**PROBLEM DESCRIPTION**:
List every cannabis company whose shares the CNBC After Hours text says fell on Thursday.

Pot Stocks Plunge After Reddit-Fueled Pop Earlier This Week: CNBC After Hours

Pot Stocks Plunge After Reddit-Fueled Pop Earlier This Week: CNBC After Hours

CNBC.com's MacKenzie Sigalos brings you the day's top business news headlines. On today's show, CNBC's Frank Holland hits the massive plunge in cannabis stocks after Reddit traders piled into the space. Plus, CNBC's Josh Lipton breaks down the ongoing global semiconductor shortage that is snarling production schedules of everything from pickup trucks to gaming consoles.

Weed stocks tank as Reddit trade loses momentum

Several cannabis stocks dropped Thursday, giving up some of the sharp gains from earlier this week as Reddit traders piled into the names.

Shares of Tilray fell 49.7% after rallying 50% on Wednesday. Aphria lost nearly 36% and Aurora Cannabis fell 23.5%. Canopy Growth shares declined by 22%.

These pot stocks were poised to extend their rallies before Thursday's open, surging in premarket trading. Shortly ahead of the market open, however, the names turned sharply lower.

Why there's a chip shortage that's hurting everything from the PlayStation 5 to the Chevy Malibu

A chip shortage that started as consumers stocked up on personal computers and other electronics during the Covid-19 pandemic now threatens to snarl car production around the world.

**DATA SHOWN**:

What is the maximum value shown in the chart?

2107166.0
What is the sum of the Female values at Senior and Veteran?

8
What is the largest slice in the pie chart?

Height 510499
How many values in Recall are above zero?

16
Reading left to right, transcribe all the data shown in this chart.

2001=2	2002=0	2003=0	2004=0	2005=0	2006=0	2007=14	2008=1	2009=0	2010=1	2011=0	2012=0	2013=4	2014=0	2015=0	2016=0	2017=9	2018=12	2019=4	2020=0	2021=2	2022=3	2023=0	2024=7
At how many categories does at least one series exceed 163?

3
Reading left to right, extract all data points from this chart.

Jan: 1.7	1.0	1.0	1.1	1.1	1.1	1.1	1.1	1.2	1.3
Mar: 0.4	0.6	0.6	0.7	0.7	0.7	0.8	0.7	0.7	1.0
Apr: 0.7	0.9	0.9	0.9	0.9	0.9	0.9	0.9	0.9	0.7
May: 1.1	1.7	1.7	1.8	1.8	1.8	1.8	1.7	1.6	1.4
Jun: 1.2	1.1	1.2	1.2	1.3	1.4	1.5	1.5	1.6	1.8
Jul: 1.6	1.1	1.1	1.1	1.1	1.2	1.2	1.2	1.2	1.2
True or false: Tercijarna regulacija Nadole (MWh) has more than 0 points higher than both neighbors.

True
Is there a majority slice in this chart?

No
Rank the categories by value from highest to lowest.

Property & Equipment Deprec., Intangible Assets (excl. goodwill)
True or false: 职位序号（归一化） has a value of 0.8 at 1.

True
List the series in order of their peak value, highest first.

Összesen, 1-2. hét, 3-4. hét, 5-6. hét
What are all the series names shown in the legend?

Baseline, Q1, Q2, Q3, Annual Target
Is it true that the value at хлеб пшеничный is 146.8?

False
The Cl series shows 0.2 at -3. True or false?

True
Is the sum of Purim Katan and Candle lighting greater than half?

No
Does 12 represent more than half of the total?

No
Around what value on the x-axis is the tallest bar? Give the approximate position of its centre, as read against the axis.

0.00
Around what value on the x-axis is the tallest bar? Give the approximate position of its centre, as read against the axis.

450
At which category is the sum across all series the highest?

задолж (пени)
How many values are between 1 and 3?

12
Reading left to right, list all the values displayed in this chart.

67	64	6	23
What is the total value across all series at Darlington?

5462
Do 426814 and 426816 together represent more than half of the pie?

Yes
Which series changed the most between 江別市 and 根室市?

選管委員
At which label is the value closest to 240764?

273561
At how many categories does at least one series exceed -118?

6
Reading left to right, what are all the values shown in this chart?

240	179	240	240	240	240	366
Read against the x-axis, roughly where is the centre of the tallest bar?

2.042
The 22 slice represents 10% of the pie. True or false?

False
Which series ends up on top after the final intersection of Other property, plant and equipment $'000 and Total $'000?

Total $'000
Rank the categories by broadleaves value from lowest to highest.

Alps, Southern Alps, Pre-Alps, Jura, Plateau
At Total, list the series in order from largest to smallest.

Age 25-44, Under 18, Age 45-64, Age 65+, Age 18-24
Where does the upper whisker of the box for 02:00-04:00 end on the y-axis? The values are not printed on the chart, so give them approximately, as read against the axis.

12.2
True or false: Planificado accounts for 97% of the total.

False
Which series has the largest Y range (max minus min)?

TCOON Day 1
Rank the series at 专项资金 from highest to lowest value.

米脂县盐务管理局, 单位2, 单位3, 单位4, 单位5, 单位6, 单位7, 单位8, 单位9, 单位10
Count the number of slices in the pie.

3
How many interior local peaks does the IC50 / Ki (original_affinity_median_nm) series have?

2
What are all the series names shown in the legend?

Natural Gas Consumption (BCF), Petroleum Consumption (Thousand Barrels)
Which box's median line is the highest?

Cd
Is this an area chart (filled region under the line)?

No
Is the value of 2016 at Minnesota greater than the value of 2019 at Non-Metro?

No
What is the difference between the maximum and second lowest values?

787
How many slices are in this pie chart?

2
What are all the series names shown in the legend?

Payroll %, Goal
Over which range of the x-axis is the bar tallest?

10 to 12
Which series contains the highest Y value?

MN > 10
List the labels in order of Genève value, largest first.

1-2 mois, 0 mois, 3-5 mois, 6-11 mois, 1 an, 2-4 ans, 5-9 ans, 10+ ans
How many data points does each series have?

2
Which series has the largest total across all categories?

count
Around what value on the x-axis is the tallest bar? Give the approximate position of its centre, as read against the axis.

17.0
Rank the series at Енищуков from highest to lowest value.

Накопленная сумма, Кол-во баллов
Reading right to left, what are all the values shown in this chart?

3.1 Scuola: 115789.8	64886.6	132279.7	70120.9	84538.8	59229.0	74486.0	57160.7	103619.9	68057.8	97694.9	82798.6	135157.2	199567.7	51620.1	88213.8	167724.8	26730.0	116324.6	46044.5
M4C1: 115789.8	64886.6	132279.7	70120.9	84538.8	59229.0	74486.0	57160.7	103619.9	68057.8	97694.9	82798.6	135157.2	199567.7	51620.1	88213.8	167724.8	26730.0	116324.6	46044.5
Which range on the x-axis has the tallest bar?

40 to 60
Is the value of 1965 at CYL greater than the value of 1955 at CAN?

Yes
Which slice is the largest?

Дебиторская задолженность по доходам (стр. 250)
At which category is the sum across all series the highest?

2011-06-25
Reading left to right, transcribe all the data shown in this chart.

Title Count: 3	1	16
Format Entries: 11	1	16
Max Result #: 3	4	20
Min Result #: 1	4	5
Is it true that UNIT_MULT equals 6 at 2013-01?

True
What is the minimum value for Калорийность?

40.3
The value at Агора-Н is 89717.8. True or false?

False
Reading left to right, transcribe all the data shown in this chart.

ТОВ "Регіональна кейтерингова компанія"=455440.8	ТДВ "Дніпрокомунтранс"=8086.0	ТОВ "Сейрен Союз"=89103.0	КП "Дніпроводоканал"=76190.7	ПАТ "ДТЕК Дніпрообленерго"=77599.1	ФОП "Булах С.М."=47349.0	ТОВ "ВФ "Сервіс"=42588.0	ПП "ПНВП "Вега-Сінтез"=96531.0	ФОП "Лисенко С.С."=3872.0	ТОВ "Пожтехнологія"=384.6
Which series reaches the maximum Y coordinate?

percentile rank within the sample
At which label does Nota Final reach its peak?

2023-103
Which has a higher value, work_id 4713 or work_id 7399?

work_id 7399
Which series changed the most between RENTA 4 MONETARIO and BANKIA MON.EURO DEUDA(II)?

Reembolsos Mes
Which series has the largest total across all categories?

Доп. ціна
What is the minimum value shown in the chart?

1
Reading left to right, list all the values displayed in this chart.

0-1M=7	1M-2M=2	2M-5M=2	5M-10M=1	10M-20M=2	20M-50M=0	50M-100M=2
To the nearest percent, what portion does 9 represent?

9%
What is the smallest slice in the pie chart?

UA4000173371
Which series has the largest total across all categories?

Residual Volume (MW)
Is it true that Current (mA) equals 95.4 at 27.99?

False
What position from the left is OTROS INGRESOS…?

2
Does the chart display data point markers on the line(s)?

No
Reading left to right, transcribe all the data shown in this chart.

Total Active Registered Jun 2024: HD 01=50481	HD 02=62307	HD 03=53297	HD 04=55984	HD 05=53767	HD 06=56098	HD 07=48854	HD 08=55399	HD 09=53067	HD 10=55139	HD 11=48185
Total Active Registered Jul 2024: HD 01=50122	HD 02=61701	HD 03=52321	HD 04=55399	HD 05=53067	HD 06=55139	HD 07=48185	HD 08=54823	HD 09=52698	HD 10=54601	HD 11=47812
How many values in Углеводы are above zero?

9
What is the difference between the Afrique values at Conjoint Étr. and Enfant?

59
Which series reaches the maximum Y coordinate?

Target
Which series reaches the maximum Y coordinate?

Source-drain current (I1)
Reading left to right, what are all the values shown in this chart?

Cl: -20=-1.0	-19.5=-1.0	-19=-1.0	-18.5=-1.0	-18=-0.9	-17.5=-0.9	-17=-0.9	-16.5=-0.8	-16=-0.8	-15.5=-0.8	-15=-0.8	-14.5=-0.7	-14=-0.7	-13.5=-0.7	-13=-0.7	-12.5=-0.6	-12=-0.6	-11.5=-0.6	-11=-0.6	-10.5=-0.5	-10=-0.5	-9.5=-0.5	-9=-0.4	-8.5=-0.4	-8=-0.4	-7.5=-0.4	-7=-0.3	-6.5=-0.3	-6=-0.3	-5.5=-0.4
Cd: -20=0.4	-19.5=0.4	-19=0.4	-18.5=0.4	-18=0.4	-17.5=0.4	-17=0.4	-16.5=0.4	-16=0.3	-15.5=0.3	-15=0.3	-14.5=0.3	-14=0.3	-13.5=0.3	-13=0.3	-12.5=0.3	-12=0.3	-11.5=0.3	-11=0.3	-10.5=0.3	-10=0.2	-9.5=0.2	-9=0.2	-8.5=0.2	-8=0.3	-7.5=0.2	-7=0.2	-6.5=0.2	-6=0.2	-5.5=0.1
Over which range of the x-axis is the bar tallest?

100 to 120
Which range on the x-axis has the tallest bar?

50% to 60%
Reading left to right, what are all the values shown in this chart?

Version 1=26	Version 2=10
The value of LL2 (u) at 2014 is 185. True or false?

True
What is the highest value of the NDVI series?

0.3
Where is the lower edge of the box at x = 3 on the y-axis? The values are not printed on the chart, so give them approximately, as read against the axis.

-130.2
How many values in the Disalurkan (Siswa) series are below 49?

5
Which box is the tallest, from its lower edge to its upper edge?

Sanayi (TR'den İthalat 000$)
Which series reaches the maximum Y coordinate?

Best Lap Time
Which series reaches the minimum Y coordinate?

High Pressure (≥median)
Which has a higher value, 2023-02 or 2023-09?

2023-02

**ANSWER TO THE PROBLEM**:
Tilray, Aphria, Aurora Cannabis, Canopy Growth